Unfortunately, there are misconceptions about NHSTP that are widespread in the scientific community. The one that is most relevant for the present discussion is the tempting but misguided idea of thinking of statistical significance at level 0.05 as a demonstration that the probability of the null hypothesis is at most 0.05,2 and more generally that a p-value can be interpreted as the probability of the null hypothesis. But that is to succumb to the fallacy of the transposed conditional, which is to confuse the probability of the data given the null hypothesis with the probability of the null hypothesis given the data.3 Frequentist methods like NHSTP never provide probabilities for the null hypothesis. For such probabilities, Bayesian methods are needed, but they involve the controversial step (mentioned by Trafimow and Marks) of specifying a prior distribution representing our beliefs prior to seeing the data. No probabilities in - no probabilities out.
My impression from what professors Trafimow and Marks write is that they used to be under the spell of the fallacy of the transposed conditional, but have later woken up from that spell and realized their mistake.
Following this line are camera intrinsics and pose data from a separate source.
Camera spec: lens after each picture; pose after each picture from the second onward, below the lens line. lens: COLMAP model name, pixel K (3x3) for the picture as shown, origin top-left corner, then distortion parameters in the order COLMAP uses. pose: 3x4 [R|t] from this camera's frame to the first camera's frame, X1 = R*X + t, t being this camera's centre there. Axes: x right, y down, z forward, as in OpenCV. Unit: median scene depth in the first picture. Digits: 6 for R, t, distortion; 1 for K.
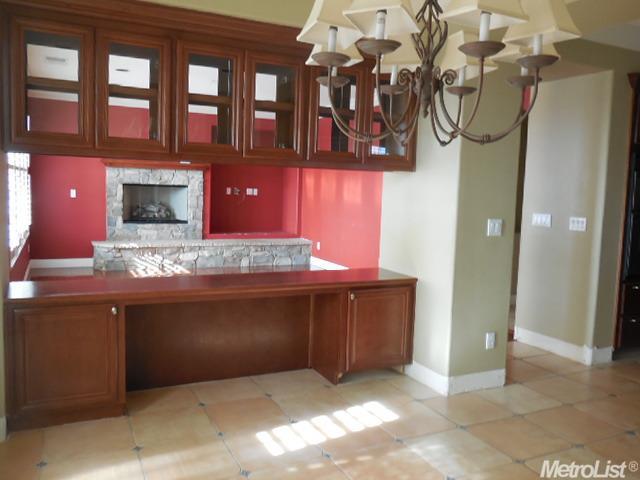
lens RADIAL K [[559.5, 0, 320.0], [0, 559.5, 240.0], [0, 0, 1]] dist [-0.014040, -0.002491]
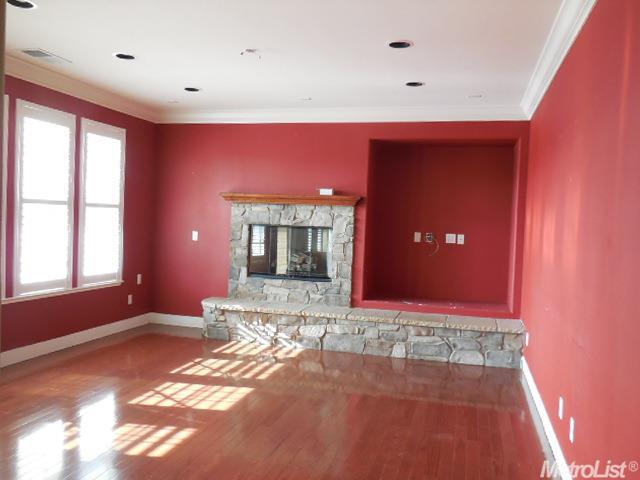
lens RADIAL K [[559.5, 0, 320.0], [0, 559.5, 240.0], [0, 0, 1]] dist [-0.014040, -0.002491]
pose [[0.754258, 0.015687, -0.656391, 0.210674], [-0.075950, 0.995088, -0.063493, -0.037381], [0.652171, 0.097743, 0.751745, 0.478492]]
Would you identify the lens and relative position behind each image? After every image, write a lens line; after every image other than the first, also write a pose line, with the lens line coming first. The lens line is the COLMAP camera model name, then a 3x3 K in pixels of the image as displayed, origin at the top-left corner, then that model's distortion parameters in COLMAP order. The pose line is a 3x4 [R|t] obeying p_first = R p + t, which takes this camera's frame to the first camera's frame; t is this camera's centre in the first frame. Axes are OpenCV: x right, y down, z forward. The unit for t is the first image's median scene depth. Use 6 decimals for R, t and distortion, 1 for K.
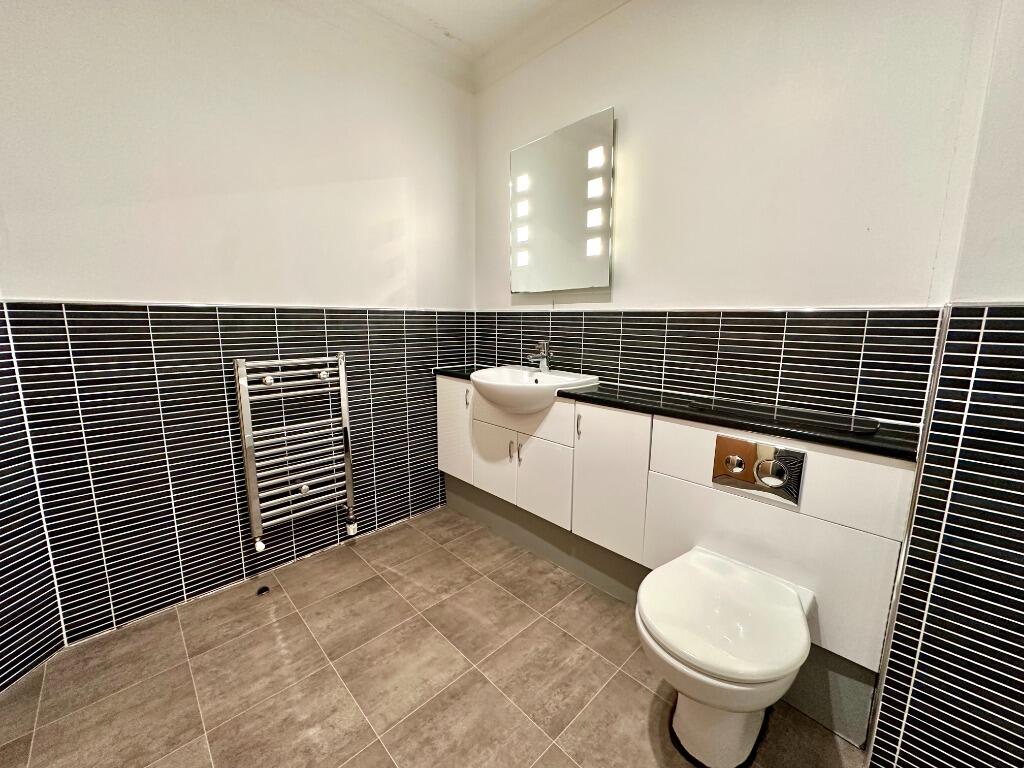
lens RADIAL K [[410.0, 0, 510.0], [0, 410.0, 382.2], [0, 0, 1]] dist [0.001839, -0.000211]
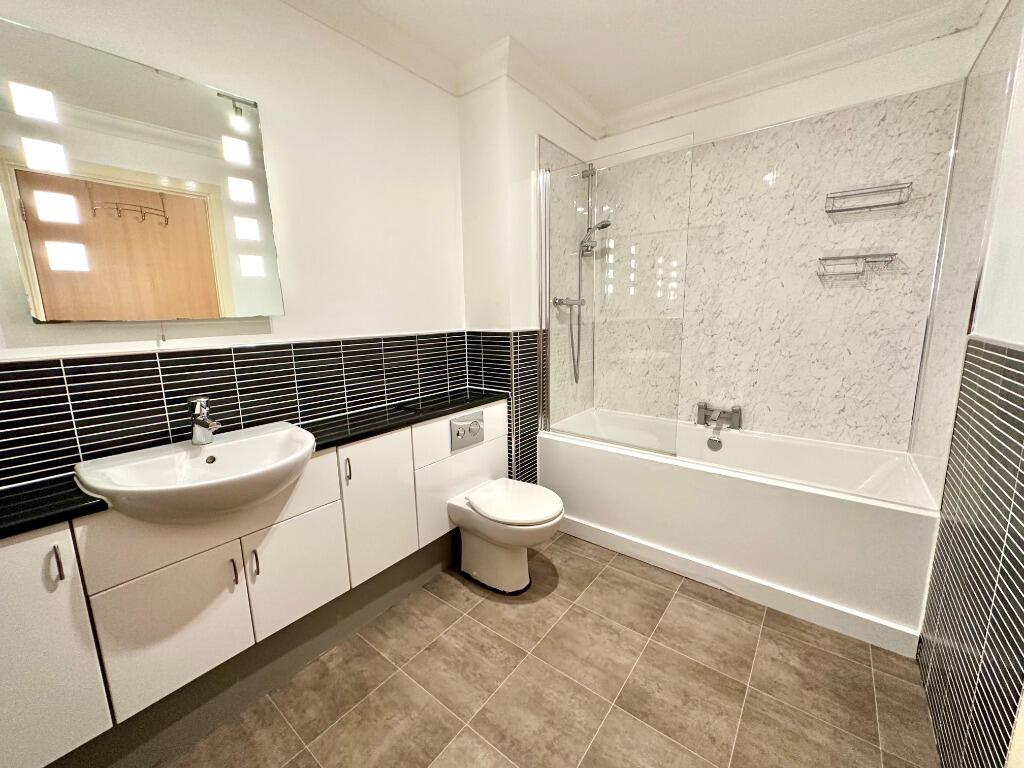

But now they suffer from another misconception, namely that the (purported) justification for NHSTP consists in that fallacy, and hence that NHSTP is "invalid". I find it tragic that a scientific journal decides to ban indispensable statistical methods based on such a silly misunderstanding.
What statistical methods, then, do they suggest as an alternative? They are lukewarm about Bayesian inference. Instead they declare that they...
- encourage the use of larger sample sizes than is typical in much psychology research, because as the sample size increases, descriptive statistics become increasingly stable and sampling error is less of a problem.
The incompetence of professors Trafimow and Marks, and their catastrophic misstep of banning NHSTP from their journal, is a splendid illustration of the main thesis of my paper Why the empirical sciences need statistics so desperately.
1) It is the fuzzy notion of "extreme" that contributes most to the looseness of the description as given here, but trust me: it can be made precise. In simple situations the appropriate definition of "extreme" is usually straightforward, while in other situations the Neyman-Pearson lemma offers important guidance.
2) There is also the even more extreme misconception that statistical significance disproves the null hypothesis in the same sense that the observation of a black swan disproves the all-swans-are-white hypothesis. Yes, I'm not joking. There are Harvard professors who think that way.
3) For two events A and B, we do not in general have that the probability P(A|B) of A given B is the same as the probability P(B|A) of B given A. An example: Consider the experiment of picking a world citizen at random (uniformly), let A be the event that the person picked is Norwegian, and let B be the event that he or she is world chess champion. Then P(B|A) is about 1/5000000=0.0000002, because only one out of the about 5000000 Norwegians is world chess champion, whereas P(A|B)=1 because the world chess champion is Norwegian. (Note that these two numbers differ by almost as much as two probabilities ever can.)